分析用本文
気がつくと、私は戦火の只中にいた。
民間人としてか、一兵士としてかは定かではないが、それを逃れるための旅客機(あるいは軍用機)の最後尾に乗り込み、ようやく安堵した。
ただ、何となく予感はあった。
それが近づいている静かな予感。
そして、
我々を載せた飛行機が中継地点(あるいは終着点)の空港に降りた際、それは起きた。
まばゆい閃光に覆われる機内。
そこに音はなく、私はただ、光が飛行機の前方から私に向かってくるのをスローモーションの世界で見ていた。
原因は定かではない。
着陸した際に燃料が漏れていたのか、あるいは敵国のテロリストの仕業か…。
ただ、私にとってそんなことは問題ではなく、不思議とそこには、痛みも絶望も無かった。
死とはこういうものなのか…。
今まで抱いていた恐怖も不安も、それは穏やかに拭い去ってくれた。
そして、次に目覚めたとき、私がおり立ったのは、見渡す限りの水平線が広がる世界。

必要事項
本文の「気がつくと、私は戦火の只中にいた。」から「モーションの世界で見ていた。」までを、両端を含めて原文どおりに返すこと。 これらのエントリは本件では使用しない。

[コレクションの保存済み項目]

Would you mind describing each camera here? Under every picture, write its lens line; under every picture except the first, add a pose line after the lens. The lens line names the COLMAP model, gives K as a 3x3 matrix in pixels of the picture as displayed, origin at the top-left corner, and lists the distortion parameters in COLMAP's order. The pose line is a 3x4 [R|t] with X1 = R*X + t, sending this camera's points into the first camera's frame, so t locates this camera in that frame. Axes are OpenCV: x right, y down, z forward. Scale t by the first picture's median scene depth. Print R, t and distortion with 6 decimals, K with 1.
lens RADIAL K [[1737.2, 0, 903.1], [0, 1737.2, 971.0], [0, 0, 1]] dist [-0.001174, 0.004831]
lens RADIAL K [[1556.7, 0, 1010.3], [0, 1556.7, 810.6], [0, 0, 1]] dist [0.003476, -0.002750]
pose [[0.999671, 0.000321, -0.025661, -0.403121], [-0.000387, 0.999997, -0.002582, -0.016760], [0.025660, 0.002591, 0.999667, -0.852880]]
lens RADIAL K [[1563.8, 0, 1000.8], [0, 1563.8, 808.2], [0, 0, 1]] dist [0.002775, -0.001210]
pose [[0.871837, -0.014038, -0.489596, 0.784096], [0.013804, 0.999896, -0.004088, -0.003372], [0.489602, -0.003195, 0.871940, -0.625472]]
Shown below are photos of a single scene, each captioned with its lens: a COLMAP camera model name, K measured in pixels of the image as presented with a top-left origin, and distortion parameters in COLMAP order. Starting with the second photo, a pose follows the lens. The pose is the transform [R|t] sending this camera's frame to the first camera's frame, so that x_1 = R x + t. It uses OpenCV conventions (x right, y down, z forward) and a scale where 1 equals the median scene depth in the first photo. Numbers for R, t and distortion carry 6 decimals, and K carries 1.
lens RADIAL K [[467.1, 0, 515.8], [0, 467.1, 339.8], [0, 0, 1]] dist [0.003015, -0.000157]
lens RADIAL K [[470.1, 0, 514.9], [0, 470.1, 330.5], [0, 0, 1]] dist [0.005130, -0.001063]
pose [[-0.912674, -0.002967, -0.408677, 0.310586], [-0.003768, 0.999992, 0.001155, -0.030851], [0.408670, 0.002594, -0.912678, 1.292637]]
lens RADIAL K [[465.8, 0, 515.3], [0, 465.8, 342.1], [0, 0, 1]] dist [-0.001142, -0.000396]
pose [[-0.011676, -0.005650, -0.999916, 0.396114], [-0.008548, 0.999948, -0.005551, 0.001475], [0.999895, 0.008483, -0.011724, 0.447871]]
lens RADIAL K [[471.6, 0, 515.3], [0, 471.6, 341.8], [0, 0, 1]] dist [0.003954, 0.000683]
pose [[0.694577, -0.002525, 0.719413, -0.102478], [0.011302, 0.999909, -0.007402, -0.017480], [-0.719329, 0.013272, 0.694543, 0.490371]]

問題の解答
気がつくと、私は戦火の只中にいた。
民間人としてか、一兵士としてかは定かではないが、それを逃れるための旅客機(あるいは軍用機)の最後尾に乗り込み、ようやく安堵した。
ただ、何となく予感はあった。
それが近づいている静かな予感。
そして、
我々を載せた飛行機が中継地点(あるいは終着点)の空港に降りた際、それは起きた。
まばゆい閃光に覆われる機内。
そこに音はなく、私はただ、光が飛行機の前方から私に向かってくるのをスローモーションの世界で見ていた。